S — The NRP 61 on sustainable water use, which was recently completed, came to the following conclusion: there will be more shortages locally, but overall we will have enough precipitation, even for the extreme climate scenarios

So, this won't be a problem for agriculture?
S — It will certainly be a challenge. Farmers will have to water more, that is foreseeable, and possibly adapt their crops.
R — Yes, there is also a crucial difference in this adaptation. The agricultural sector adapts quickly and can change from one year to the next. However, woodland operates over much longer periods of time, from decades to centuries. And the timber industry is geared towards the spruce and will be forced to rethink. The early leaf fall from beech trees and massive infestation by bark beetles in some areas in 2018 was probably an eye-opener, even for the foresters.

What role does the WSL play, and what response is needed to such extreme years with specific research projects?
S — Together with MeteoSwiss, we have developed a hydrological 30-day forecast for Switzerland. Preventative measures can be taken with a monthly outlook, even if they are only forecasts.
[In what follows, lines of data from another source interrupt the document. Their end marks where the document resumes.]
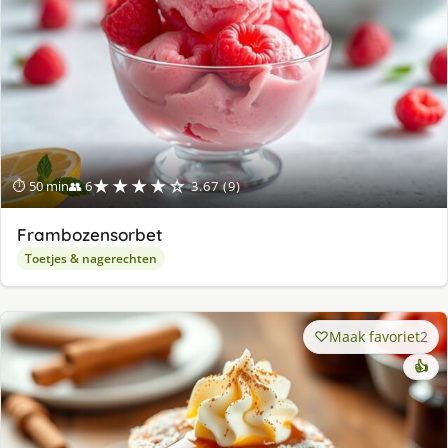
★★★★☆
⏱ 50 min
👥 6
3.67 (9)
Frambozensorbet
Toetjes & nagerechten
Maak favoriet
2
👍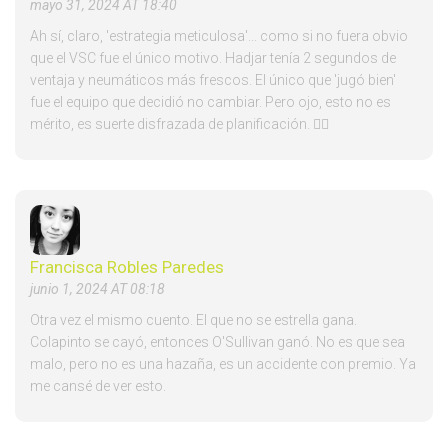
mayo 31, 2024 AT 18:40
Ah sí, claro, 'estrategia meticulosa'... como si no fuera obvio
que el VSC fue el único motivo. Hadjar tenía 2 segundos de
ventaja y neumáticos más frescos. El único que 'jugó bien'
fue el equipo que decidió no cambiar. Pero ojo, esto no es
mérito, es suerte disfrazada de planificación. 🤷‍♀️
Francisca Robles Paredes
junio 1, 2024 AT 08:18
Otra vez el mismo cuento. El que no se estrella gana.
Colapinto se cayó, entonces O'Sullivan ganó. No es que sea
malo, pero no es una hazaña, es un accidente con premio. Ya
me cansé de ver esto.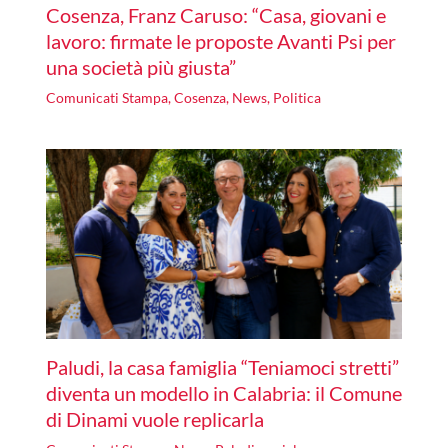
Cosenza, Franz Caruso: “Casa, giovani e
lavoro: firmate le proposte Avanti Psi per
una società più giusta”
Comunicati Stampa
,
Cosenza
,
News
,
Politica
Paludi, la casa famiglia “Teniamoci stretti”
diventa un modello in Calabria: il Comune
di Dinami vuole replicarla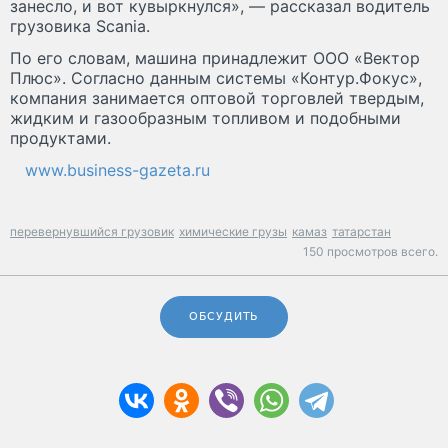
занесло, и вот кувыркнулся», — рассказал водитель
грузовика Scania.
По его словам, машина принадлежит ООО «Вектор
Плюс». Согласно данным системы «Контур.Фокус»,
компания занимается оптовой торговлей твердым,
жидким и газообразным топливом и подобными
продуктами.
www.business-gazeta.ru
перевернувшийся грузовик
химические грузы
камаз
татарстан
150 просмотров всего.
ОБСУДИТЬ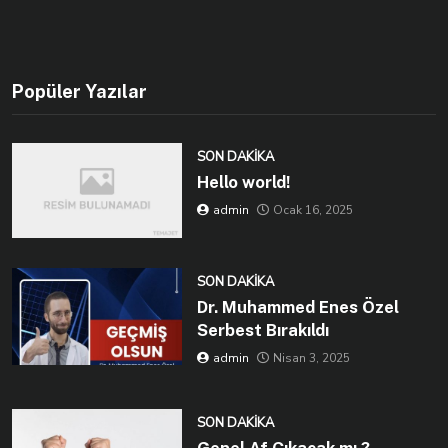
Popüler Yazılar
SON DAKIKA
Hello world!
admin
Ocak 16, 2025
SON DAKIKA
Dr. Muhammed Enes Özel
Serbest Bırakıldı
admin
Nisan 3, 2025
SON DAKIKA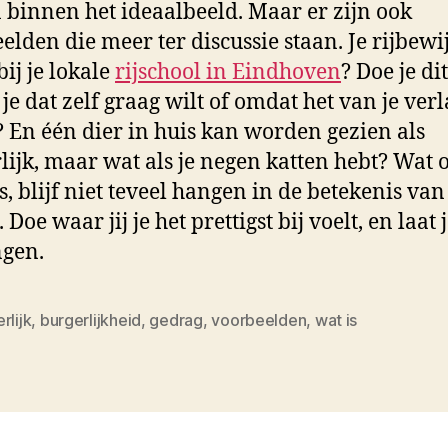
 binnen het ideaalbeeld. Maar er zijn ook
elden die meer ter discussie staan. Je rijbewi
bij je lokale
rijschool in Eindhoven
? Doe je di
je dat zelf graag wilt of omdat het van je ver
 En één dier in huis kan worden gezien als
lijk, maar wat als je negen katten hebt? Wat 
is, blijf niet teveel hangen in de betekenis van
Doe waar jij je het prettigst bij voelt, en laat j
gen.
rlijk
,
burgerlijkheid
,
gedrag
,
voorbeelden
,
wat is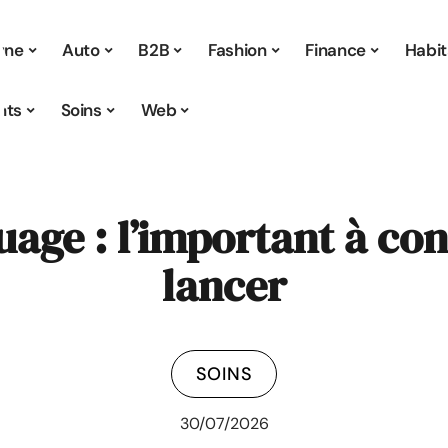
 une
Auto
B2B
Fashion
Finance
Habit
nts
Soins
Web
uage : l’important à co
lancer
SOINS
30/07/2026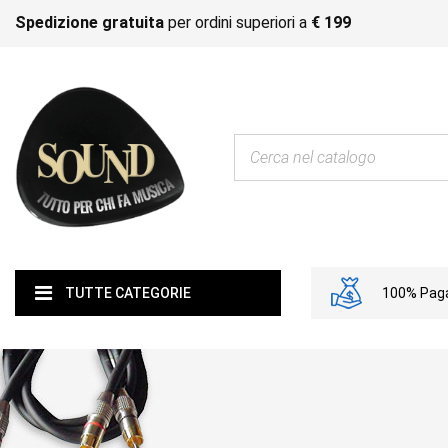
Spedizione gratuita
per ordini superiori a
€ 199
100% Paga
TUTTE CATEGORIE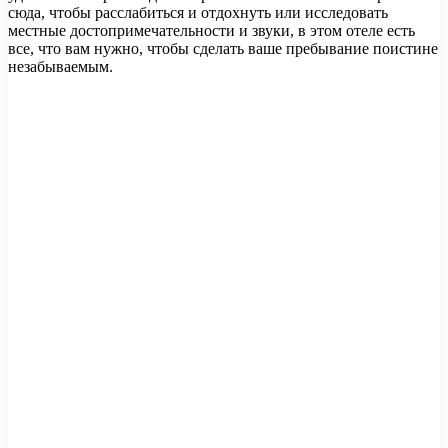
сюда, чтобы расслабиться и отдохнуть или исследовать
местные достопримечательности и звуки, в этом отеле есть
все, что вам нужно, чтобы сделать ваше пребывание поистине
незабываемым.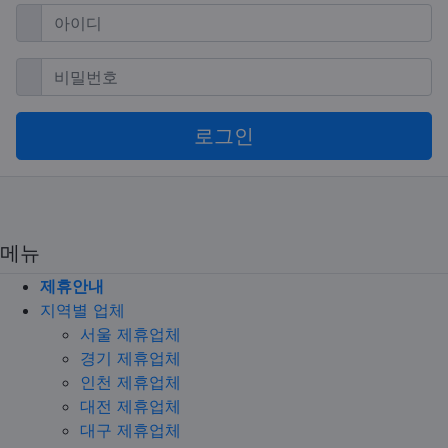
필수
아이디
필수
비밀번호
로그인
메뉴
제휴안내
지역별 업체
서울 제휴업체
경기 제휴업체
인천 제휴업체
대전 제휴업체
대구 제휴업체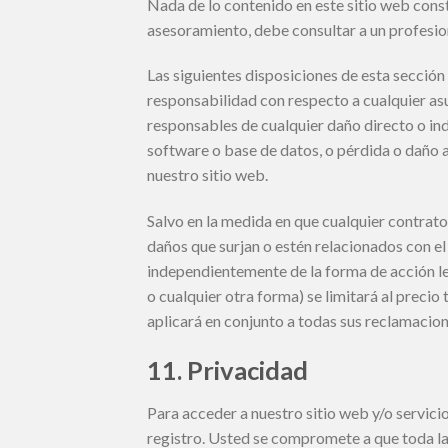
Nada de lo contenido en este sitio web const
asesoramiento, debe consultar a un profesi
Las siguientes disposiciones de esta sección 
responsabilidad con respecto a cualquier asun
responsables de cualquier daño directo o ind
software o base de datos, o pérdida o daño a 
nuestro sitio web.
Salvo en la medida en que cualquier contrat
daños que surjan o estén relacionados con el
independientemente de la forma de acción le
o cualquier otra forma) se limitará al precio
aplicará en conjunto a todas sus reclamacion
11. Privacidad
Para acceder a nuestro sitio web y/o servici
registro. Usted se compromete a que toda la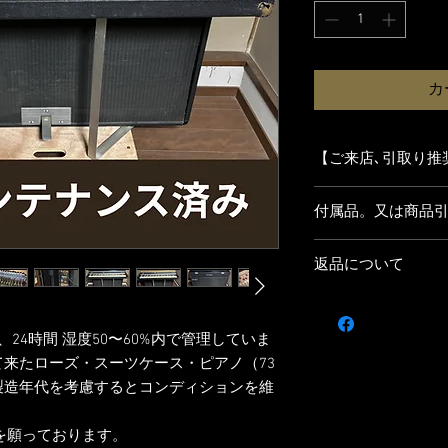
カ
【ご来店､引取り推
【配送・お引き渡し
付属品。又は商品
本商品は重量物かつ
便での発送には対応
市場での流通数が減
法での対応となりま
返品について
でも、パーツの欠損
① 【直接お引き取り
く音が出る個体は希
当方の指定場所（京
ご来店の方には、初
ナンスやスタジオで
ただける方を対象と
調整や調律は無料【但
【付属品】
24時間 湿度50〜60%内で管理していま
応じてサポートいた
ビンテージ楽器の特
・鍵盤部本体
て来たローズ・スーツケース・ピアノ（73
② 【楽器専門運送業
解､ご了承いただけ
・アンプ内蔵スピー
購入者様側にて、楽
す。
製造年代を考慮するとコンディションを維
・専用接続ケーブル
の手配および配送料
ご不明な点がござい
・電源ケーブル
者への引き渡しに対
せください。
事を願っております。
・フロントカバー（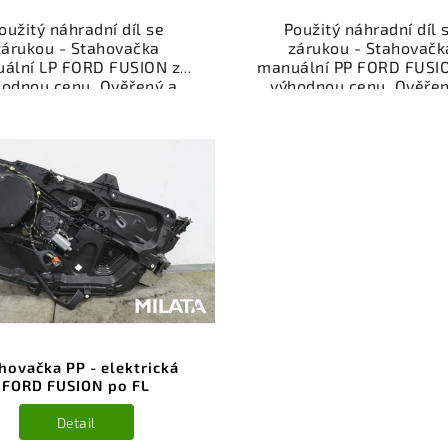
oužitý náhradní díl se
Použitý náhradní díl 
zárukou - Stahovačka
zárukou - Stahovačk
ální LP FORD FUSION za
manuální PP FORD FUSI
hodnou cenu. Ověřený a
výhodnou cenu. Ověřen
oušený autodíl kategorie
odzkoušený autodíl kate
erie - díly a součásti pro
Karoserie - díly a součás
 vůz. Ověřený a funkční
váš vůz. Ověřený a fun
autodíl z vrakoviště,
autodíl z vrakoviště
připravený k montáži.
připravený k montáži
ízíme osobní odběr nebo
Nabízíme osobní odběr 
lé doručení přes e-shop.
rychlé doručení přes e-
mozřejmostí je garance
Samozřejmostí je gara
rácení peněz v případě
vrácení peněz v přípa
nespokojenosti.
nespokojenosti.
hovačka PP - elektrická
FORD FUSION po FL
Detail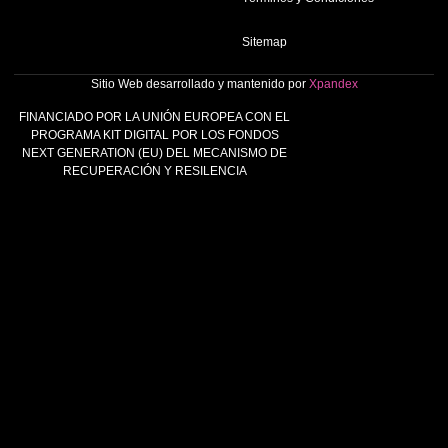
Sitemap
Sitio Web desarrollado y mantenido por
Xpandex
FINANCIADO POR LA UNIÓN EUROPEA CON EL
PROGRAMA KIT DIGITAL POR LOS FONDOS
NEXT GENERATION (EU) DEL MECANISMO DE
RECUPERACIÓN Y RESILENCIA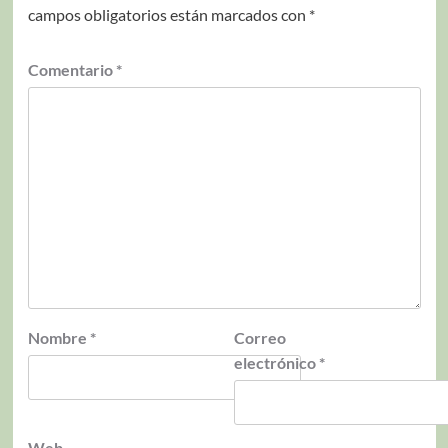
campos obligatorios están marcados con
*
Comentario
*
Nombre
*
Correo
electrónico
*
Web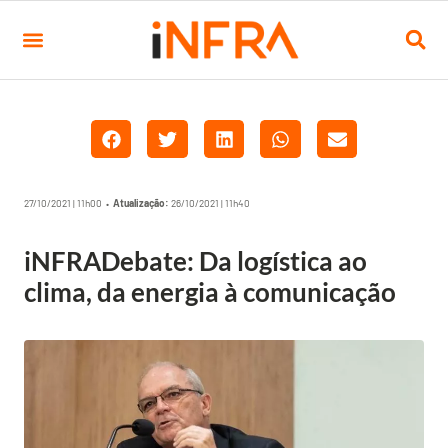
27/10/2021 | 11h00 •
Atualização:
26/10/2021 | 11h40
iNFRADebate: Da logística ao
clima, da energia à comunicação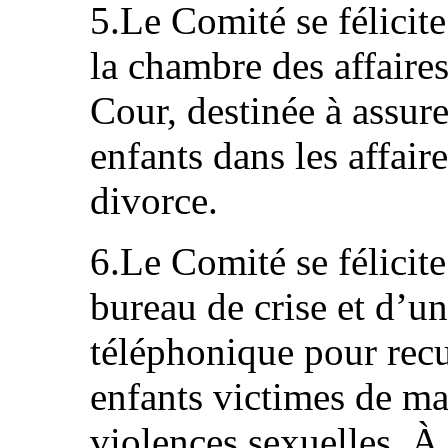
5.Le Comité se félicite
la chambre des affaires
Cour, destinée à assur
enfants dans les affair
divorce.
6.Le Comité se félicite
bureau de crise et d’un
téléphonique pour recue
enfants victimes de ma
violences sexuelles. À 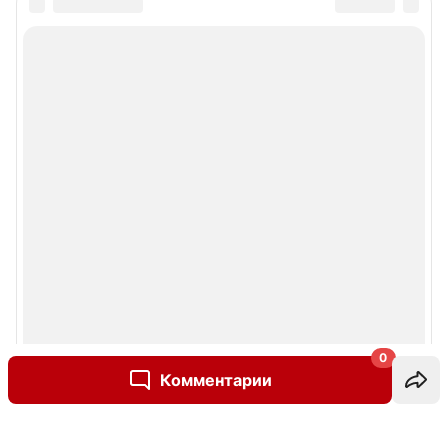
0
Комментарии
R — These years always present us with a unique opportunity. We learn a lot about the processes on the basis of climatic extreme years. We have stepped up our monitoring and selected 1000 trees throughout Switzerland. We can now see how affected trees will “digest” the extreme event of 2018. We investigate the fundamental relationships between the reactivity and adaptability of our trees in order to answer pressing practical questions. Do trees that lose their leaves early have to be felled or can they recover? There is simply a lack of empirical information because those sorts of summers have been so rare so far. We can provide support in this respect.